Pienchen sah ihn fragend an, erstaunt und zweifelnd. Die Herren hofften auf einen längst erwarteten schrulligen Ausspruch. Dr. Sattler nickte ihm beifällig zu. Hille pflückte Strandastern. Mutter Lahmann aber sagte:
»Dazu gehört doch Sand!«
»Ein Blick auf die Uhr genügt. Ist nicht jede Sekunde ein Körnlein Flugsand, ein Muß, dem wir alle weichen.«
»Man kann doch eine Sekunde nicht gut mit einem festen Stück Quarz vergleichen,« bemerkte anbohrend das Kind.
»Verzeihen Sie, daß es meinem Beispiele an Folgerichtigkeit gebricht. Es ist auch überflüssig, erweckt doch jeder anbrechende Tag das Gefühl der Vergänglichkeit.«
»Neues Leben, wollten Sie sagen,« entgegnete Schnellbeinchen.
»Sie, die da glüht, ist der Tod!« erwiderte Herr Steinbach mit schwärmerischem Ernste. »Was unter ihr wohnt, muß sterben. Ihre Strahlen sind die Zügel, womit sie alle Geschöpfe in das Leben spannt und irdisches Leben eilt zu irdischem Tode. – Doch entschuldigen Sie, ich vergaß, daß ich in Europa bin, wo die Sonne Lebensspenderin und Lebenserhalterin ist – ich weiß: ohne Licht und Wärme kein Leben – es war nur ein Satz altindischer Weisheit, auf den ich gerieth. Ich verspreche Ihnen, es soll nicht wieder geschehen.«
Höflich bot er der alten Lahmann den Arm und geleitete sie an den weidenden Schafen vorbei in das Gasthaus. Die Herren folgten.
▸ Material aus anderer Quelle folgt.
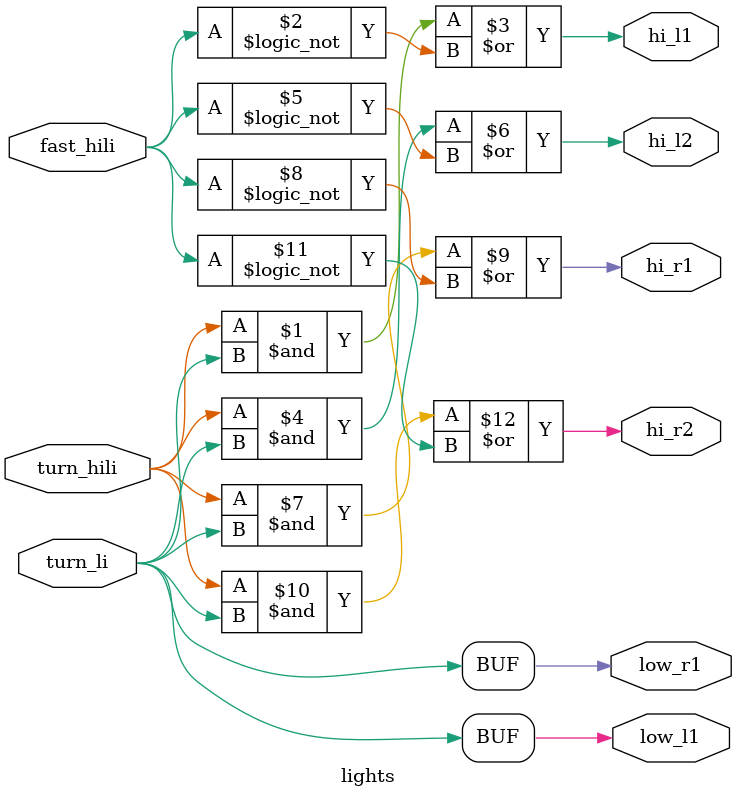
<source format=sv>
module lights(
    input turn_li,
    input turn_hili,
    input fast_hili,
    output hi_l1,
    output hi_l2,
    output hi_r1,
    output hi_r2,
    output low_l1,
    output low_r1
    );
    
    assign low_l1 = turn_li;
    assign low_r1 = turn_li;
    assign hi_l1 = (turn_hili & turn_li) | !fast_hili;
    assign hi_l2 = (turn_hili & turn_li) | !fast_hili;
    assign hi_r1 = (turn_hili & turn_li) | !fast_hili;
    assign hi_r2 = (turn_hili & turn_li) | !fast_hili;
    
endmodule

</source>
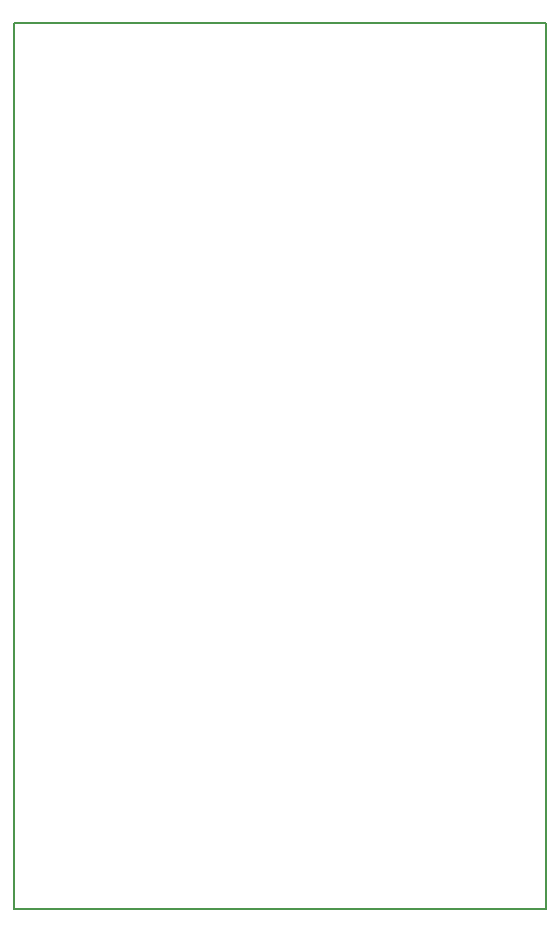
<source format=gbr>
G04 #@! TF.FileFunction,Profile,NP*
%FSLAX46Y46*%
G04 Gerber Fmt 4.6, Leading zero omitted, Abs format (unit mm)*
G04 Created by KiCad (PCBNEW 4.0.6) date Tuesday, January 16, 2018 'PMt' 08:20:03 PM*
%MOMM*%
%LPD*%
G01*
G04 APERTURE LIST*
%ADD10C,0.100000*%
%ADD11C,0.150000*%
G04 APERTURE END LIST*
D10*
D11*
X145000000Y-150000000D02*
X100000000Y-150000000D01*
X145000000Y-75000000D02*
X145000000Y-150000000D01*
X100000000Y-75000000D02*
X145000000Y-75000000D01*
X100000000Y-150000000D02*
X100000000Y-75000000D01*
M02*

</source>
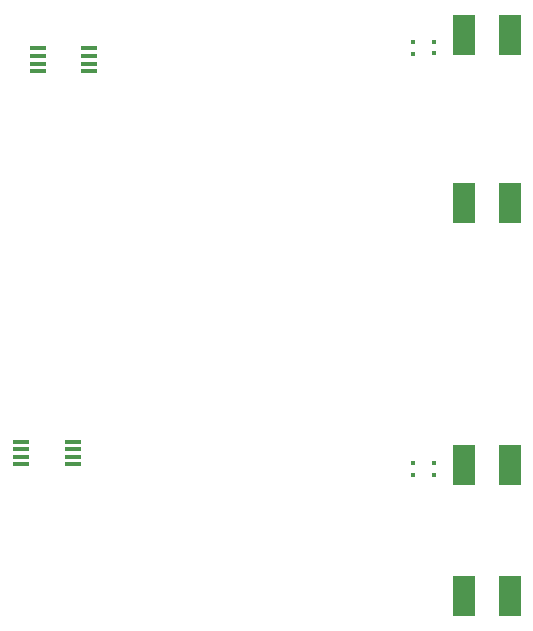
<source format=gtp>
G75*
%MOIN*%
%OFA0B0*%
%FSLAX25Y25*%
%IPPOS*%
%LPD*%
%AMOC8*
5,1,8,0,0,1.08239X$1,22.5*
%
%ADD10R,0.05600X0.01700*%
%ADD11R,0.07480X0.13386*%
%ADD12R,0.01575X0.01378*%
D10*
X0154754Y0122850D03*
X0154754Y0125350D03*
X0154754Y0127950D03*
X0154754Y0130450D03*
X0171954Y0130450D03*
X0171954Y0127950D03*
X0171954Y0125350D03*
X0171954Y0122850D03*
X0177479Y0253875D03*
X0177479Y0256375D03*
X0177479Y0258975D03*
X0177479Y0261475D03*
X0160279Y0261475D03*
X0160279Y0258975D03*
X0160279Y0256375D03*
X0160279Y0253875D03*
D11*
X0302227Y0266000D03*
X0317581Y0266000D03*
X0317581Y0209800D03*
X0302227Y0209800D03*
X0302227Y0122700D03*
X0317581Y0122700D03*
X0317581Y0079000D03*
X0302227Y0079000D03*
D12*
X0292227Y0119430D03*
X0292227Y0123249D03*
X0285416Y0123249D03*
X0285416Y0119351D03*
X0285416Y0259751D03*
X0285416Y0263649D03*
X0292227Y0263649D03*
X0292227Y0259830D03*
M02*

</source>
»Die Leute haben doch recht,« sagte Schnellbeinchen, »er hat verschrobene Ansichten.« – »Hat Sand in der Uhr,« lachte Herr Lotz. – »Er wurde innerlich erregt,« sagte das Kind, »beherrschte sich aber wunderbar. Andernfalls hätte ich angenommen, er wolle uns zum Besten halten.« – »Das liegt ihm ferne,« bemerkte Dr. Sattler. »So viel ich vermuthe, ist es der Widerstreit zwischen der Weisheit des Ostens mit dem Wissen des Westens, der ihn bewegt. Was er soeben im Eifer unfreiwillig leistete, war eine Probe davon.«
»Diesmal hatte das Bohren wirklich einmal Nutzen,« sagte Schnellbeinchen. »Und was meinen Sie, Herr Brömmer?«
»Ich würde im Interesse des griechischen Unterrichts nicht über Helios hinausgehen.«
»Ist auch herrlich, Phoebos Apollon,« rief Schnellbeinchen, »himmlisch! Phaeton! Apoll von Belvedere! Kommen Sie, meine Herren, in Rantum giebt es vorzügliche Milch.«
Pienchen und Hille pflückten Strandastern, hochaufgeschossene, trüblavendelfarbene Blüthen, mit einem gelblichen Stern in der Mitte. Keine sprach ein Wort. –
Als man wieder nach Westerland aufbrach, wurden Dr. Sattler und der Indier mit verpackt. Es ging ohne Beschwer. Die drei Damen pferchten sich zusammen, und Dr. Sattler kam neben das Skelett. Der Indier fand Platz auf dem voranfahrenden Jagdwagen. Die Herren waren ungemein heiter, der Westwind wehte das lustige Lachen dem langsam folgenden Familienbeförderer zu, auf dem sich keine Unterhaltung gestaltete. Dr. Sattler fühlte sich nicht vom Skelett angezogen, und dieses bedurfte stets einiger Anstöße, bevor es von seinem Sprachvermögen Gebrauch machte. Da es jetzt nicht gestoßen ward, blieb es stumm.
Von den drei Damen hing jede ihren eigenen Gedanken nach. Die Alte dachte: Gottlob! – Hille dachte: ob wohl ein Brief angekommen ist? – Pienchen sah das Feuer von Kampen, wie es wuchs und abnahm. »Wird erfüllt, was ich wünsche?« fragte sie das Licht.
Das Licht dunkelte ein.
»Keine Hoffnung?« fragte sie schmerzlich.
»Keine?«
Das Licht lohte hell auf und strahlte sonnengleich durch die Dämmerung.